Originally, a second edition was written in German, in addition to the Latin version. It was cited by several historic authors, but was lost towards the end of the 17th century.

The oldest part of the Codex Falkensteinensis includes provisions for the guardianship of the count's children and a directory of fiefs and allodial property of the Falkenstein lineage. Later additions that were added until about 1193 contain legal and historical notes and lists of revenue and harvest.

Notably, the codex also includes recordings of an ecclesial penance, a medieval medicinal formula and a hint to a solar eclipse in 1133.

A unique feature of the manuscript is that it contained the copy of a clandestine letter of Siboto IV to his lower-Austrian vassal Ortwin von Merkenstein, in which he ordered to eliminate his enemy Rudolf von Piesting. It remains unclear if Siboto ordered a murder or blinding, or if the letter is forgery in order to disparage Siboto. An additional option is that the letter was written but kept by Siboto in order to use it as leverage towards his lower-Austrian relatives.

==Artistic aspects==
The Codex diplomaticus Falkensteinensis is richly endowed with illustrations and miniatures that are influenced by the transition from byzantine art to European medieval illumination.

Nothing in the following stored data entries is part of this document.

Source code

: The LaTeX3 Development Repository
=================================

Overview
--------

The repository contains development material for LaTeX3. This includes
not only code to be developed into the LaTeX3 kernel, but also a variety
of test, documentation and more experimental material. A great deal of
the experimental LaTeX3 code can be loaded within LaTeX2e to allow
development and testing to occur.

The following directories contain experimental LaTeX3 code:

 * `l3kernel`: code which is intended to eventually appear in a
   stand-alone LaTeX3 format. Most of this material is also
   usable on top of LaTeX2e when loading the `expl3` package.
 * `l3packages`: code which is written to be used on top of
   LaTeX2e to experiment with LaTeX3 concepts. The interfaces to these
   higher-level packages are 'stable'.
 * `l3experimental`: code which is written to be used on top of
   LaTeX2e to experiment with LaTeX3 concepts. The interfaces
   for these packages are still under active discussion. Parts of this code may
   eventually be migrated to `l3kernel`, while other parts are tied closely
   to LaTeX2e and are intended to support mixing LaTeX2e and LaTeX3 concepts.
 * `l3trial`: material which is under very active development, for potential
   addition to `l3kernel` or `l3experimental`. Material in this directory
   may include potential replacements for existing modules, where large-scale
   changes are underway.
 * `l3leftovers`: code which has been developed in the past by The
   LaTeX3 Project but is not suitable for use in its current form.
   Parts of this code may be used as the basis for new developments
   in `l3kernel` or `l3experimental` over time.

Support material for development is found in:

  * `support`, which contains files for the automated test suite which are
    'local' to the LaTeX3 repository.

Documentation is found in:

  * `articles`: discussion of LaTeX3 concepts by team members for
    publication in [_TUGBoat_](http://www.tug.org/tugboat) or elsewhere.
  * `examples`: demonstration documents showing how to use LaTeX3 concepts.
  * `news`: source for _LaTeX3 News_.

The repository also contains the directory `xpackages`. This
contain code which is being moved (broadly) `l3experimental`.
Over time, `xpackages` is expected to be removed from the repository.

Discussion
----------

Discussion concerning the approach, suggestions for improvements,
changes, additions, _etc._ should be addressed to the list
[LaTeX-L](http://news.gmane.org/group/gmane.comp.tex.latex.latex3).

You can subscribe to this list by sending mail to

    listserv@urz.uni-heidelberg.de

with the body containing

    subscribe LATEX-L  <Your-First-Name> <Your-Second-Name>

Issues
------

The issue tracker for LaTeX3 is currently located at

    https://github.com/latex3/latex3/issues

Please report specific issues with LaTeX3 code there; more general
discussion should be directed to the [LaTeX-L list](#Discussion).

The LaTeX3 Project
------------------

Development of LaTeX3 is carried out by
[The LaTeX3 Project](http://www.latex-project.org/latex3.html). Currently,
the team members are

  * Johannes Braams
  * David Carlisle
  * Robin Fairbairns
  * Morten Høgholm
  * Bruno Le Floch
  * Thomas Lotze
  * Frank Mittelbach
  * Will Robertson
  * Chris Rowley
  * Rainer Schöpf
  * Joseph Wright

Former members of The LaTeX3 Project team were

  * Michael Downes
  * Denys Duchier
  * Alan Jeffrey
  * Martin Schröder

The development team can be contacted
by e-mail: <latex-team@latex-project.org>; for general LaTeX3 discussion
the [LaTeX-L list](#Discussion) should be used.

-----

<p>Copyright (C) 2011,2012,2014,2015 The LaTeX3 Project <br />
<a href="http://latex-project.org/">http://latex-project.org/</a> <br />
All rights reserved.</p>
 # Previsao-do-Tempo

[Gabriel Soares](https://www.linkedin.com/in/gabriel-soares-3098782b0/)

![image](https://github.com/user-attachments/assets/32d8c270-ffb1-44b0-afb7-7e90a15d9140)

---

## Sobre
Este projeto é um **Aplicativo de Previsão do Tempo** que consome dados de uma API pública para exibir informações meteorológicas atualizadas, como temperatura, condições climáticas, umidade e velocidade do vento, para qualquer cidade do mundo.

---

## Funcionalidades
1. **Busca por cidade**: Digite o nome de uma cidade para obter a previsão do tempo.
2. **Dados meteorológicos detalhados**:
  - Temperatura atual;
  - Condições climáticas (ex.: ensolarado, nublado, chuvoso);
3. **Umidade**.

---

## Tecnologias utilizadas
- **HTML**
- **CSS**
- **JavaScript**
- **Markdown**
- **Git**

The first pages of the manuscript are illustrated with a pictorial representation of the count's family, showing Siboto IV, his wife Hildegard von Mödling and his sons Kuno and Siboto V. This illustration is considered to be one of the oldest family portraits. Four additional miniatures depict the major castles of the lineage, the Neuburg castle, the Falkenstein castle, Hartmannsberg and Hernstein. Other illustrations portray animals and farmers.